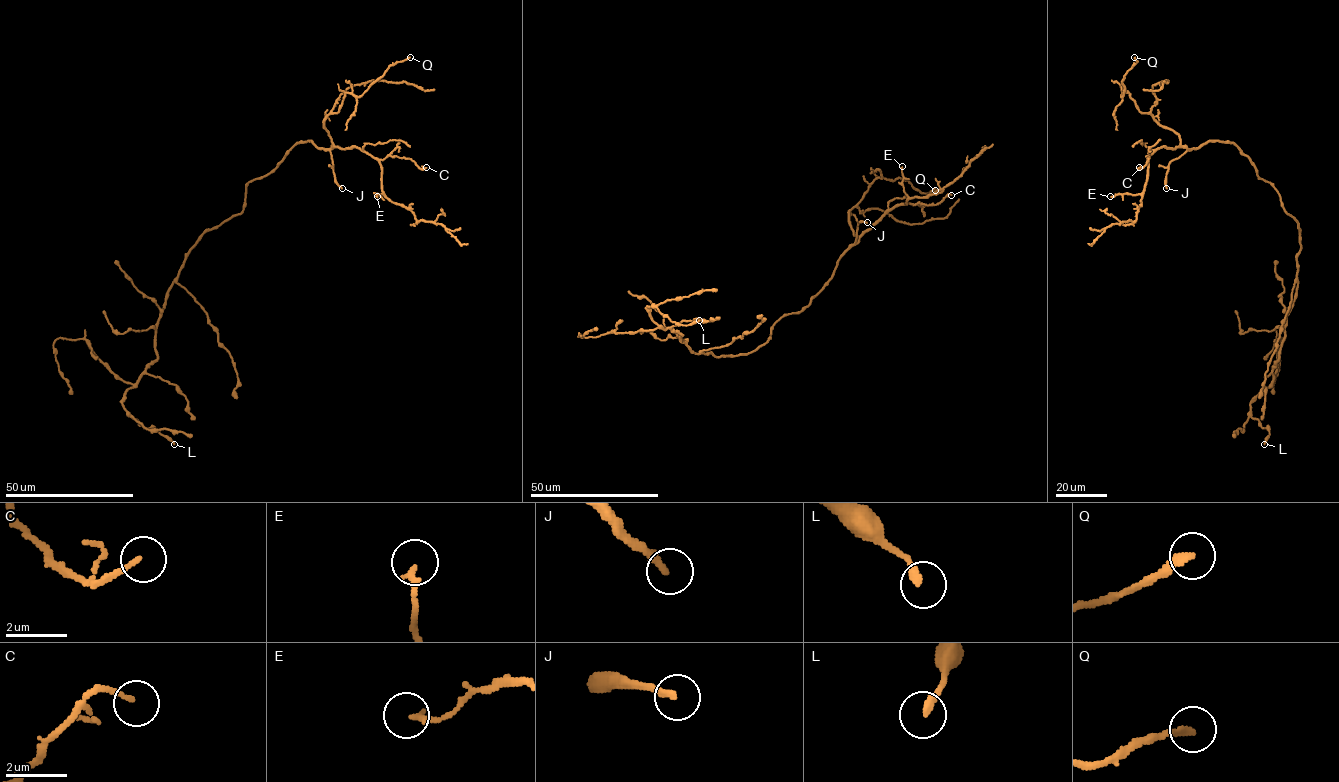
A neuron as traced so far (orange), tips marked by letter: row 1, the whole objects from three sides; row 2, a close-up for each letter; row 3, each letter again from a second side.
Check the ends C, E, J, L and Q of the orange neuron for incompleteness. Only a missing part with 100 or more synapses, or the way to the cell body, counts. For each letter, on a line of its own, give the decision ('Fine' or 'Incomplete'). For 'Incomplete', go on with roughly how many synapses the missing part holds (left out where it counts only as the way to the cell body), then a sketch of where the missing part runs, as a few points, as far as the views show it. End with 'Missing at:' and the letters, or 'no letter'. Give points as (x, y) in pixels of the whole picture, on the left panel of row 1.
C: Fine
E: Fine
J: Incomplete. Course of what is missing: (342, 188), (347, 204), (375, 223), (393, 241), (402, 259), (411, 258)
L: Fine
Q: Fine
Missing at: J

================================

- **Work to complete**
If an entry contains a picture, leave it out and repeat the rest exactly.

- **Response area**
A neuron as traced so far (orange), tips marked by letter: row 1, the whole objects from three sides; row 2, a close-up for each letter; row 3, each letter again from a second side.
Check the ends C, E, J, L and Q of the orange neuron for incompleteness. Only a missing part with 100 or more synapses, or the way to the cell body, counts. For each letter, on a line of its own, give the decision ('Fine' or 'Incomplete'). For 'Incomplete', go on with roughly how many synapses the missing part holds (left out where it counts only as the way to the cell body), then a sketch of where the missing part runs, as a few points, as far as the views show it. End with 'Missing at:' and the letters, or 'no letter'. Give points as (x, y) in pixels of the whole picture, on the left panel of row 1.
C: Fine
E: Fine
J: Incomplete. Course of what is missing: (342, 188), (347, 204), (375, 223), (393, 241), (402, 259), (411, 258)
L: Fine
Q: Fine
Missing at: J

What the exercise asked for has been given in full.